Something needed to be done to release the tension so summoning up all my courage and awareness of impermanence, I turned to the prisoner, looked him calmly in the eye, and with a nonchalant smile asked “so, what did you do?”. He looked back at me with a cold icy stare, his heavy breathing scented with alcohol, and said just one word – “murder”. But then he seemed to relax a little bit and told me he was suffering from a gunshot wound. I asked him if it was okay if I did some energetic healing with my hands and he nodded. I moved my hands through his energy field, calling on the life force to heal his wounds and clear his mind of all hatred and anger. Later, he got off the train without incident, to face trial, and perhaps prison, and hopefully some immediate medical attention.
“The fluctuation of our body and life is like a bubble of water; remember death for we perish so quickly. After death, the effects of negative and positive karma pursue us as a shadow follows a body. Finding certainty in this, I request inspiration to always be careful to abandon even the slightest negative action and to complete the accumulation of virtue.” (Lama Tsong Khapa)
May I always have a compassionate attitude towards all living beings and never become mired in delusion thinking, “I am better than this person”, or “I am worse than that person”. May all beings quickly be freed from inner bondage.
Postscript: After rereading this piece a few times and doing more research, I realized that this blog’s original title (“Getting to Know Your Local Neighborhood Sex Offender”) may have led readers to unintended conclusions or struck some people as being callously offensive.
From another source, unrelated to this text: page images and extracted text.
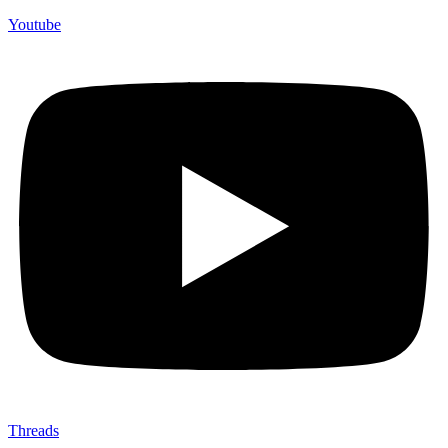
Youtube
Threads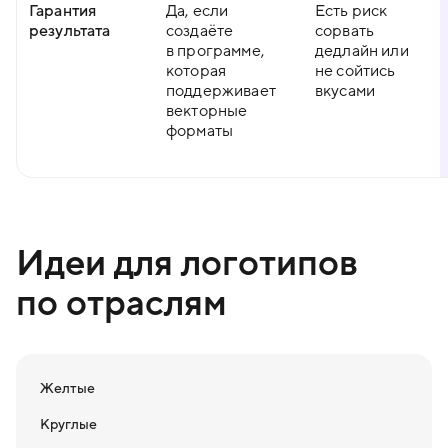
Гарантия
Да, если
Есть риск
результата
создаёте
сорвать
в программе,
дедлайн или
которая
не сойтись
поддерживает
вкусами
векторные
форматы
Идеи для логотипов
по отраслям
Желтые
Круглые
The point of the article is to help us all move beyond superficial judgment and prejudice. I am not suggesting that people go out knock on a former sex offender’s door and say “Hey, welcome to the neighborhood, I got an email from the police department that you had moved here….” There are two immediate issues involved – safety and privacy. My heart goes out to anyone who has been affected by sexual violence. There is nothing that can replace loved ones lost. And the scars left with survivors of violent sex crimes are deep and painful. This point is made all too clear in our society today.
However, if we are to live in peace on this planet, we must always strive to make a distinction between actions and people. Single out the violent act and abhor that, but do not condemn the spirit of others with vengeance. If we as a society could fully acknowledge the sickness, poverty, despair, and oppression that exists in the hearts of so many, and work to heal that by striving for a more just society – I believe that is a more effective strategy than simply building more prisons. We need to fund treatment programs for people with behavioral disorders. We also need to remove our anger, and rigid judgments which act like a poison in our mind, and our world.